Work instruction ▸ Reproduce the text of each entry below word for word, leaving out the pictures.

Given entries ▸

=====

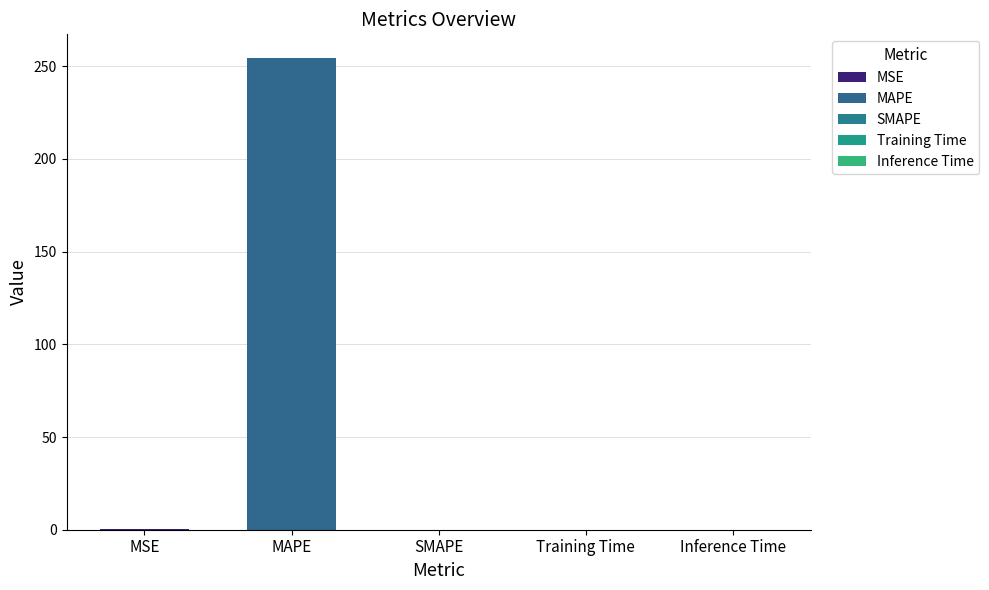

What is the difference between the maximum and minimum values?

254.5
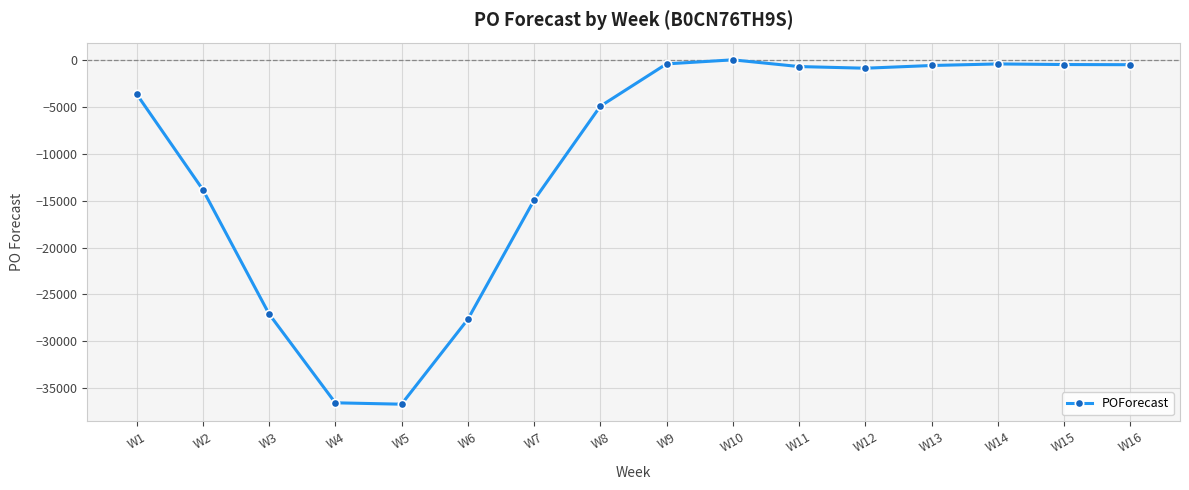

What is the value of the 3rd point from the left?

-27094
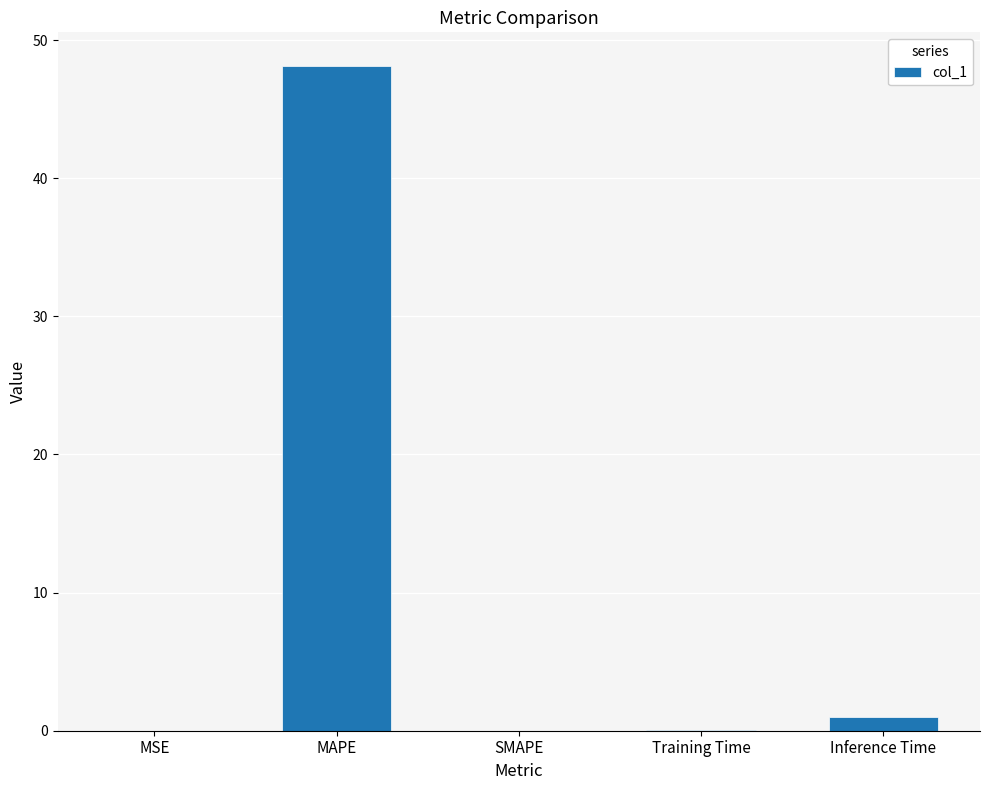

What is the maximum value shown in the chart?

48.2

=====

Task solution ▸
What is the difference between the maximum and minimum values?

254.5

What is the value of the 3rd point from the left?

-27094

What is the maximum value shown in the chart?

48.2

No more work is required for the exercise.